On Nov. 25, 2025, a team of Massachusetts Institute of Technology scientists reported that AI model BoltzGen generates protein binders for any biological target from scratch, expanding AI’s reach from understanding biology toward engineering it.

Building upon Boltz-2, an open-source biomolecular structure prediction model predicting protein binding affinity that made waves over the summer, BoltzGen (officially released October 26) is the first model of its kind to go a step further by generating novel protein binders that are ready to enter the drug discovery pipeline.

Three key innovations make this possible: first, BoltzGen’s ability to carry out a variety of tasks, unifying protein design and structure prediction while maintaining state-of-the-art performance. Next, BoltzGen’s built-in constraints are designed with feedback from wetlab collaborators to ensure the model creates functional proteins that don’t defy the laws of physics or chemistry. Lastly, a rigorous evaluation process tests the model on “undruggable” disease targets, pushing the limits of BoltzGen’s binder generation capabilities.

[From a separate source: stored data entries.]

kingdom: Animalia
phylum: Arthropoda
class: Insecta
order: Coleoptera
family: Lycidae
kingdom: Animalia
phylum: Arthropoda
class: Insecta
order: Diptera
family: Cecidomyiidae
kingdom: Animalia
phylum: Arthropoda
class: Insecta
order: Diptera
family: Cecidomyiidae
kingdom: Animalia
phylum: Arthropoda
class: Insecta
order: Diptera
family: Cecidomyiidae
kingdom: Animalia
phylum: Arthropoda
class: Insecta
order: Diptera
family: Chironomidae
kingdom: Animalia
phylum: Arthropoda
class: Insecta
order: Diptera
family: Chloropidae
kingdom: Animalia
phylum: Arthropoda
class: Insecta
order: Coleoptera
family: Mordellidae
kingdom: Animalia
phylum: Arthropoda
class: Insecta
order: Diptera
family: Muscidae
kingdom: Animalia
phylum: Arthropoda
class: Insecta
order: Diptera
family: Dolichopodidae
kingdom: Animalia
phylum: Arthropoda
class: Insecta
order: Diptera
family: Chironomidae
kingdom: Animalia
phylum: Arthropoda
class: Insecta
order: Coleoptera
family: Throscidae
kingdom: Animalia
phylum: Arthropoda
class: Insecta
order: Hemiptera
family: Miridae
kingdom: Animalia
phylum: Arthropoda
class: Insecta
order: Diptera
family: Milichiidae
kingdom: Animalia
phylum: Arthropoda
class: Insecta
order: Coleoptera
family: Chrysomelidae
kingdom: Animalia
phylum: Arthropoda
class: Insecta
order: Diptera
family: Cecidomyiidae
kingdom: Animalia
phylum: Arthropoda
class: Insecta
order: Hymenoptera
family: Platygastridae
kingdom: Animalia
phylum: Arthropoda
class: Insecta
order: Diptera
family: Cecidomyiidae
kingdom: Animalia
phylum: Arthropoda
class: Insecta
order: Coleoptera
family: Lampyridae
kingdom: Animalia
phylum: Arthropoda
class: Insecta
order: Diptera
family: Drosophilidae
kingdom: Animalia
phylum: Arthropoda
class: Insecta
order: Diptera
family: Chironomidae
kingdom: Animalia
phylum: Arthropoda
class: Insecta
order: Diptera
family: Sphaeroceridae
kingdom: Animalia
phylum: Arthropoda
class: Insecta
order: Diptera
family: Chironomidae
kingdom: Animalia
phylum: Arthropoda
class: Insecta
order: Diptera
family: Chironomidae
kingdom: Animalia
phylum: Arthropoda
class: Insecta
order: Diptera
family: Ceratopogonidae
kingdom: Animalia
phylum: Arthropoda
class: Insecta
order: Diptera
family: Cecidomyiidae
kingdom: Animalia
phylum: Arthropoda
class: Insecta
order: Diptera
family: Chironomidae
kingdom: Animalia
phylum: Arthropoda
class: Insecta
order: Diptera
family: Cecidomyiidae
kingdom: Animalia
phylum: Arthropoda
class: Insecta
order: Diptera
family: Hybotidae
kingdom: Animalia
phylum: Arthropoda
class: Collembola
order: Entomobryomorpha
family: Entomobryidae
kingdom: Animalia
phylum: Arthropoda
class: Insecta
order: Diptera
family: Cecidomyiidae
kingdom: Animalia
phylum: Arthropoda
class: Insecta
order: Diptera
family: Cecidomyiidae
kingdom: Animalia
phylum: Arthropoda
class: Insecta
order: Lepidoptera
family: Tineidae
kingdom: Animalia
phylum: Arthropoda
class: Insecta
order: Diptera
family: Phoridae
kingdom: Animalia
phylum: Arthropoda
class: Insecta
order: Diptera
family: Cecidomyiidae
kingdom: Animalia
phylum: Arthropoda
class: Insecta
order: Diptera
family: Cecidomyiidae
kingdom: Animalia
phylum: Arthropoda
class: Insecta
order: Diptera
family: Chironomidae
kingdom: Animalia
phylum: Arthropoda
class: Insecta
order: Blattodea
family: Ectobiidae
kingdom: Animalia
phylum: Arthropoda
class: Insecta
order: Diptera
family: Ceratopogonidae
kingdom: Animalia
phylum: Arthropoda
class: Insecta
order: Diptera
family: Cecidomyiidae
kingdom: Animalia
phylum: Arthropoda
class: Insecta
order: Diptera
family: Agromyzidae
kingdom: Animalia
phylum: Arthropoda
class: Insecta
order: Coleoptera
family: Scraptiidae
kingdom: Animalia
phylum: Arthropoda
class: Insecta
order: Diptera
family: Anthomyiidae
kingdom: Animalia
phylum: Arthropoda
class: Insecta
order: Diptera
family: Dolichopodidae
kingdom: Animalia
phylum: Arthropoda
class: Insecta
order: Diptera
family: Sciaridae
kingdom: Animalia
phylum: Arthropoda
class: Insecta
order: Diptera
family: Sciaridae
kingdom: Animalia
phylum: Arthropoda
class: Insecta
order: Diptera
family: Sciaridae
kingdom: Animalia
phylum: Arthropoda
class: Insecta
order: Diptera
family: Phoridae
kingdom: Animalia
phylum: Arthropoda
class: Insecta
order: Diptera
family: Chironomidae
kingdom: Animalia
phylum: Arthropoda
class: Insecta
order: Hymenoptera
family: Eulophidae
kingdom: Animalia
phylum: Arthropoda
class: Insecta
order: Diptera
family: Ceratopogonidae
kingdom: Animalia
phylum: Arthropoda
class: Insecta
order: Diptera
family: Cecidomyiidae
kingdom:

Most models used in industry or academia are capable of either structure prediction or protein design. Moreover, they’re limited to generating certain types of proteins that bind successfully to easy “targets.” Much like students responding to a test question that looks like their homework, as long as the training data looks similar to the target during binder design, the models often work. But existing methods are nearly always evaluated on targets for which structures with binders already exist, and end up faltering in performance when used on more challenging targets.

The BoltzGen researchers went out of their way to test BoltzGen on 26 targets, ranging from therapeutically relevant cases to ones explicitly chosen for their dissimilarity to the training data. This comprehensive validation process, which took place in eight wetlabs across academia and industry, demonstrates the model’s breadth and potential for breakthrough drug development.